Görevler ve Alıştırmalar:
#1 Sisyphus metnine göre aşağıdaki soruları yanıtlayınız.
(a) Sisyphus hangi cezaya çarptırılmıştır?
(b) Sisyphus zirveye her ulaştığında kayaya ne olmaktadır?
(c) Metnin son cümlesine göre kafalarımızda hangi iki kavram özdeşleşmiştir?
#2 Sisyphus metninde modern dünyada her gün nasıl yaşadığımızı anlatan cümledeki "-arak/-erek" ekli fiillerin tümünü sıralayınız.

Verilen Metin:
=======
The End of Certainity / Simon Dudley / 2015 kitabından esinlenerek
yazılmıştır.
Yunan Mitolojisinde Sisyhpus' tan söz edilir. Ağır bir kayayı yüksek bir
tepenin zirvesine itmekle cezalandırılmıştır. Ancak ne zaman zirveye
ulaşsa kaya tekrar aşağıya yuvarlanmakta ve zavallı Sisyphus kayayı tekrar
itmek zorunda kalmaktadır.
Sisyphus hiç bir zaman zirveyi görememiş. Sadece kayayı görmüş. Bütün işi
kayayı itmekmiş. Düşünmesi hiç gerekmemiş. Sorumluluk bilinciyle işini yapmış.
Tekrar etmenin verdiği huzuru yaşamış.
Modern dünyada her gün aynı işleri yaparak, hatta aynı şeylere kızarak,
şaşırarak, sevinerek her günümüzü Sisyphus gibi geçirmiyor muyuz? Peki mutlu
muyuz?
Meşgul olmakla, çalışmak kafalarımızda özdeşleşmiş (business = busyness??).
=======
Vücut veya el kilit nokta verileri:
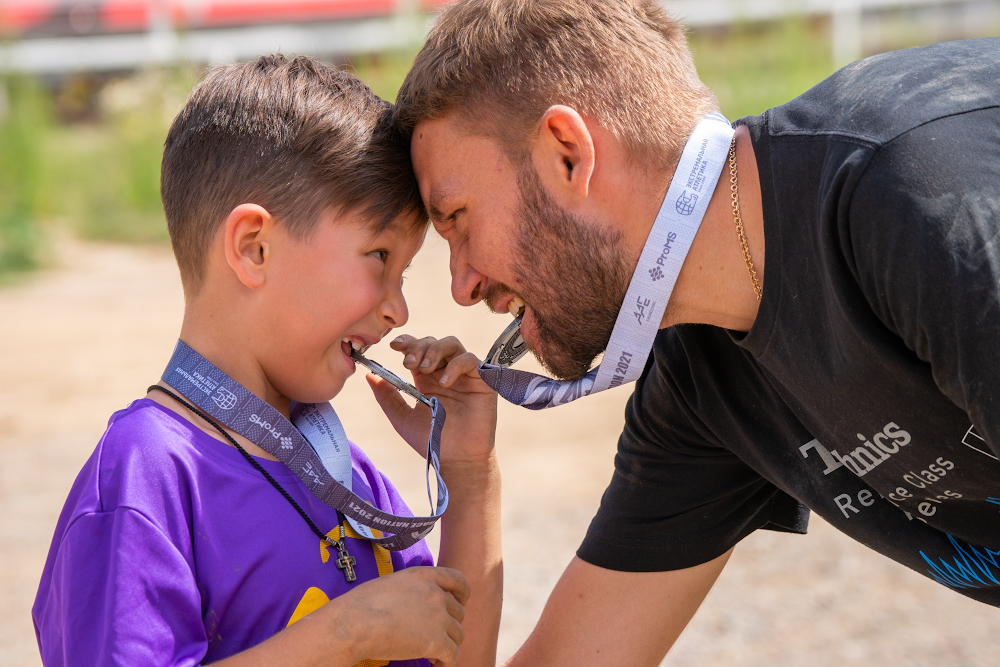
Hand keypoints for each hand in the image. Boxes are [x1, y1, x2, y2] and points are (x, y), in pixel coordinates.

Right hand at [331, 566, 470, 665]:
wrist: (355, 624)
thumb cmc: (362, 605)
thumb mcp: (391, 583)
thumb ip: (411, 587)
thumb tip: (415, 601)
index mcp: (424, 576)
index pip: (458, 580)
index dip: (462, 593)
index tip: (461, 602)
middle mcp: (436, 594)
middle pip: (458, 612)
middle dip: (449, 625)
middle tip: (434, 636)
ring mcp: (438, 618)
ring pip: (458, 635)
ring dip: (448, 644)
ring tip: (433, 653)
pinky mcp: (437, 642)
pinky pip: (454, 655)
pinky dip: (447, 662)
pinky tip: (435, 663)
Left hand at [366, 335, 497, 463]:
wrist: (456, 460)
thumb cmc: (432, 442)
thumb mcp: (402, 418)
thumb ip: (387, 397)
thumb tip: (369, 375)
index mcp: (426, 379)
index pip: (417, 349)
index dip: (406, 341)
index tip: (393, 346)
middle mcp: (445, 373)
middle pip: (432, 342)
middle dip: (418, 346)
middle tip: (408, 363)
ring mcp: (464, 376)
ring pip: (452, 344)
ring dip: (434, 350)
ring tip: (424, 369)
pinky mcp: (482, 381)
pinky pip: (471, 359)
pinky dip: (455, 366)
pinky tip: (444, 383)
=======
Beklenen Sonuçlar:
#1
(a) Ağır bir kayayı yüksek bir tepenin zirvesine itmekle cezalandırılmıştır.
(b) Kaya tekrar aşağıya yuvarlanmaktadır.
(c) Meşgul olmak ve çalışmak.

#2 yaparak, kızarak, şaşırarak, sevinerek